ROANOKE TIMES

                         Roanoke Times
                 Copyright (c) 1995, Landmark Communications, Inc.

DATE: MONDAY, March 4, 1991                   TAG: 9103040265
SECTION: NATIONAL/INTERNATIONAL                    PAGE: A/1   EDITION: EVENING 
SOURCE: Associated Press
DATELINE: WASHINGTON                                LENGTH: Medium


HIGH COURT WON'T LIMIT AWARDS

The Supreme Court today refused to place limits on skyrocketing punitive damage awards as it upheld a $1 million jury award to an Alabama woman victimized by insurance fraud.

By a 7-1 vote, the justices said the award is not so disproportionate to the damages suffered by the woman that it violates constitutional guarantees of fundamental fairness.

Justice Harry Blackmun, writing for the court, said the difference between the actual damages in the case and the punitive award is wide "and indeed may be close to the line" of being unconstitutional.

But, he said, "The award here did not lack objective criteria . . . It does not cross the line into the area of constitutional impropriety."

In other action, the court:

Rejected Nevada's challenge to the federal government's efforts to put a high-level nuclear waste dump about 100 miles northwest of Las Vegas.
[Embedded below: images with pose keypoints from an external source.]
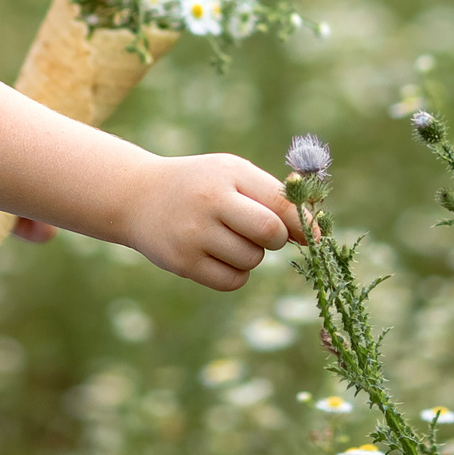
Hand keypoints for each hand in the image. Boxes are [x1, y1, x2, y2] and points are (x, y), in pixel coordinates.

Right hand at [122, 154, 299, 290]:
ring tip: (227, 238)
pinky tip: (218, 256)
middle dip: (275, 238)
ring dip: (251, 255)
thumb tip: (315, 232)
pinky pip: (232, 280)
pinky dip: (235, 274)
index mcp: (228, 174)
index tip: (316, 237)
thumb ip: (272, 195)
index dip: (305, 223)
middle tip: (261, 233)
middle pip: (270, 232)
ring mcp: (194, 233)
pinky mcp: (183, 262)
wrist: (138, 196)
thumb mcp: (231, 175)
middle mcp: (211, 201)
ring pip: (252, 259)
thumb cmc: (200, 185)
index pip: (280, 201)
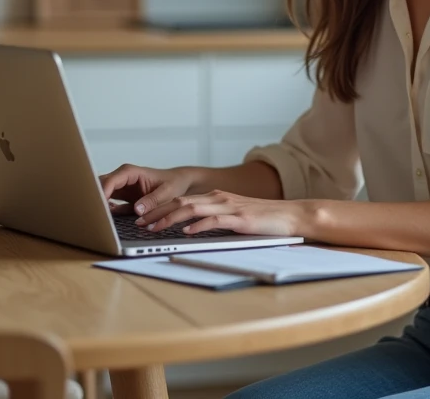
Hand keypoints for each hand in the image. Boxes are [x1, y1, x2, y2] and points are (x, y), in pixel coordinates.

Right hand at [98, 163, 195, 216]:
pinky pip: (107, 203)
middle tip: (93, 215)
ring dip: (98, 205)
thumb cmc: (173, 184)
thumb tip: (137, 209)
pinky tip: (106, 220)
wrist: (179, 183)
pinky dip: (105, 210)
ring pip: (101, 194)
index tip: (99, 207)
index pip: (111, 181)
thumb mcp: (167, 192)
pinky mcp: (122, 197)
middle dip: (95, 198)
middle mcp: (122, 178)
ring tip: (97, 220)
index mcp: (131, 173)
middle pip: (101, 185)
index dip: (102, 193)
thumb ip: (153, 200)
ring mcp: (121, 187)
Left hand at [137, 190, 308, 236]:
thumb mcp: (234, 218)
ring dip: (170, 218)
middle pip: (181, 201)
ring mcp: (229, 207)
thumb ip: (215, 220)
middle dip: (157, 212)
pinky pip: (214, 220)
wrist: (291, 215)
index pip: (182, 200)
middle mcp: (220, 198)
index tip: (143, 217)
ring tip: (154, 227)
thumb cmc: (264, 220)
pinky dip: (198, 225)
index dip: (160, 208)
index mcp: (217, 198)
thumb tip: (192, 229)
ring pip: (192, 208)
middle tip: (139, 222)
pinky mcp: (240, 218)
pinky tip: (187, 231)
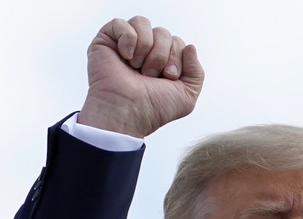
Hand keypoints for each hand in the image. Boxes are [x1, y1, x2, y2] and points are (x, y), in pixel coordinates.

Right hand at [78, 16, 202, 137]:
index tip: (168, 78)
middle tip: (150, 76)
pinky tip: (125, 57)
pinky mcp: (106, 40)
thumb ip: (197, 72)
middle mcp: (144, 51)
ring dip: (146, 48)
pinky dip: (128, 39)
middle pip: (163, 32)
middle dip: (161, 55)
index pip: (177, 42)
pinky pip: (122, 23)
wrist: (128, 111)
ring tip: (137, 68)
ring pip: (143, 23)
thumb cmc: (154, 107)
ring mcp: (124, 45)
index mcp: (162, 62)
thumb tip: (190, 46)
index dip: (177, 58)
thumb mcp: (187, 94)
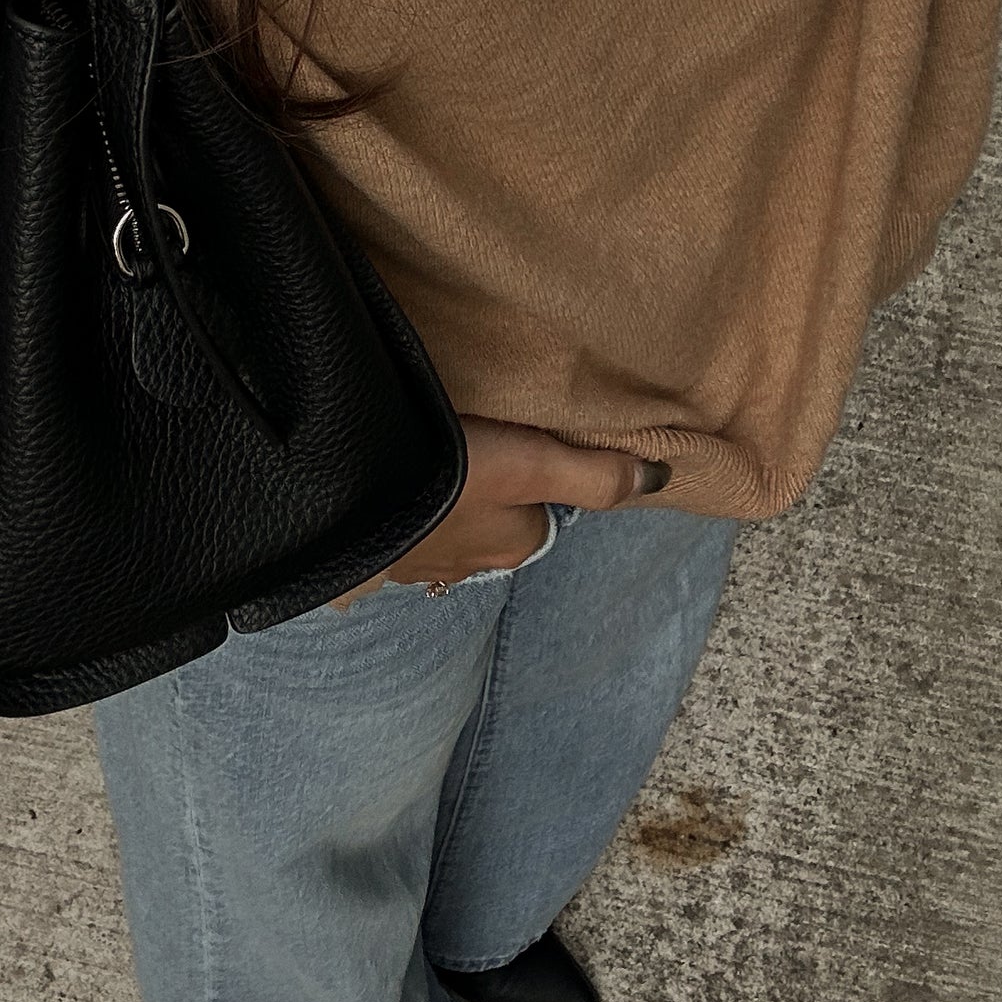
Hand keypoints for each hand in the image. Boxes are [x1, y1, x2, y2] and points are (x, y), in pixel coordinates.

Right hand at [330, 417, 671, 606]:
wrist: (339, 494)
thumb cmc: (446, 476)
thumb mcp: (530, 462)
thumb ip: (594, 474)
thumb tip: (662, 479)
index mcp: (512, 543)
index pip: (542, 513)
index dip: (540, 475)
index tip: (522, 437)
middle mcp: (468, 564)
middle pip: (491, 524)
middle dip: (486, 494)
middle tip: (474, 440)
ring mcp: (412, 563)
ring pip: (439, 531)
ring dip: (437, 506)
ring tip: (425, 458)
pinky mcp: (363, 555)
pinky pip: (386, 538)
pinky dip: (387, 520)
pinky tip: (376, 492)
The justices, without comment, let stand a federal appeals court ruling that Nevada is pre-empted from blocking pursuit of the project at Yucca Mountain. The proposed dump is now the only such project being studied by Energy Secretary James Watkins.
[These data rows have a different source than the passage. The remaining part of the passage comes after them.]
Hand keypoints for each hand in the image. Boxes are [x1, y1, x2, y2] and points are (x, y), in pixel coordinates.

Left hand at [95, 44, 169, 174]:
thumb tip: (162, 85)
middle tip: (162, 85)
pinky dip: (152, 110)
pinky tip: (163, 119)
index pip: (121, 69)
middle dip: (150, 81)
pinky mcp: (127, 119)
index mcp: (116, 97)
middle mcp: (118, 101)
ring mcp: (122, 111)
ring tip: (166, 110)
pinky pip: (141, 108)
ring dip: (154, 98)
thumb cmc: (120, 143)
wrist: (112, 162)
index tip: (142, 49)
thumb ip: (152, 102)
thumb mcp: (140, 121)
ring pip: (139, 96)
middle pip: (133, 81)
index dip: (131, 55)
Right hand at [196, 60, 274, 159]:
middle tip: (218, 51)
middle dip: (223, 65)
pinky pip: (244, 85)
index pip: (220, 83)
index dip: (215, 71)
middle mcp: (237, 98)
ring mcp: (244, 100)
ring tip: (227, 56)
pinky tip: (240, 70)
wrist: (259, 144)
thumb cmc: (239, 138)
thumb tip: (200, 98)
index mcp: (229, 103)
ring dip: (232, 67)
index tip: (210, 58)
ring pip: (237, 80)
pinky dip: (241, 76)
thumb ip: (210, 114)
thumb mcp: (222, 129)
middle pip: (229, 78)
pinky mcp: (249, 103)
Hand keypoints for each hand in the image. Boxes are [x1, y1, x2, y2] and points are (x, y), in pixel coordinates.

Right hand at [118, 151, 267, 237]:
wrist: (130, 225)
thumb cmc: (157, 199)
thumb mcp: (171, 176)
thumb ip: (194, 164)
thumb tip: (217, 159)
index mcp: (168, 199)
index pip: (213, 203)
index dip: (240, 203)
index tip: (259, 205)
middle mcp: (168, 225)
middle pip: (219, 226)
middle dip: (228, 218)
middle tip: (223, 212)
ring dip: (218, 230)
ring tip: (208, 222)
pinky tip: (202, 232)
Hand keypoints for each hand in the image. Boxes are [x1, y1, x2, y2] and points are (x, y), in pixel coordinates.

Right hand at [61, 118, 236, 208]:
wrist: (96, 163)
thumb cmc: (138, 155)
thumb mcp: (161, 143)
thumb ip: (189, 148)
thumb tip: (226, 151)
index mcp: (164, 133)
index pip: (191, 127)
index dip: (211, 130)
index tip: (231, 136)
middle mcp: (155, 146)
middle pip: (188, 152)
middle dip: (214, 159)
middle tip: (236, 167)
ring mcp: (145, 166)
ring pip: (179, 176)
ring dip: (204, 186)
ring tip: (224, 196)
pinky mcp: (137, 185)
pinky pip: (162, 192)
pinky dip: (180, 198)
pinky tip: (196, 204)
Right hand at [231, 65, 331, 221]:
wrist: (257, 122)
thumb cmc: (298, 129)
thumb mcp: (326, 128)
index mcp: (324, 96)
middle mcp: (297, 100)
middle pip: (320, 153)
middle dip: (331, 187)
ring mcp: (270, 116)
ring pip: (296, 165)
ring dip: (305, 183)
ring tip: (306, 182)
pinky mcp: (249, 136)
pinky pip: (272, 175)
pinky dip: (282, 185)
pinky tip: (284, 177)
Agreed to decide whether federal regulators may force bank holding companies to pump money into ailing banks they own.

The court said it will review a ruling that gutted the Federal Reserve Board's "source of strength" policy, which had required bank holding companies to maintain adequate capital for subsidiary banks.

Refused to ban state "lemon laws" that give buyers of chronically defective automobiles more legal protection than they receive under federal law.

The court, over two dissenting votes, rejected arguments by domestic and foreign car makers that such state laws impermissibly conflict with federal law.

Refused to let a New York City church tear down its community house and build a commercial skyscraper in its place.

The court, without comment, rejected arguments that city landmark officials violated the rights of St. Bartholomew's Church by insisting the community building be preserved.

The punitive damages case was among the most closely watched of the court's current term because of its potential for altering the legal landscape in America.

But by refusing to place limits on punitive damage judgments, today's decision leaves matters where they have been - in the hands of state legislators, judges and juries.

Blackmun said, "Unlimited jury discretion - or unlimited judicial discretion for that matter - in the fixing of punitive damages may invite extreme results that jar one's constitutional sensibilities."

But, he continued, "We need not, and indeed we cannot, draw a mathematical bright line between the constitutionally acceptable and the constitutionally unacceptable that would fit every case."

Justice Sandra Day O'Connor, in a dissenting opinion, said the ruling will "substantially impede punitive damages reforms."

The current system, she said, invites juries "to target unpopular defendants, penalize unorthodox or controversial views and redistribute wealth. Multi-million dollar losses are inflicted on a whim . . . I see a strong need to provide juries with standards to constrain their discretion."

Blackmun's opinion was joined by Chief Justice William Rehnquist and Justices Byron White, Thurgood Marshall and John Paul Stevens. Justices Antonin Scalia and Anthony Kennedy voted with them to uphold the award in the Alabama case but wrote separate concurring opinions.

Scalia said the court should rule more broadly that punitive damage awards do not violate the Constitution "since jury-assesed punitive damages are a part of our living tradition that dates back prior to 1868."

Kennedy said the high court is powerless to alter the system dramatically and said that job must be left to the states.

Justice David Souter joined the court after the case was argued and did not take part in the decision.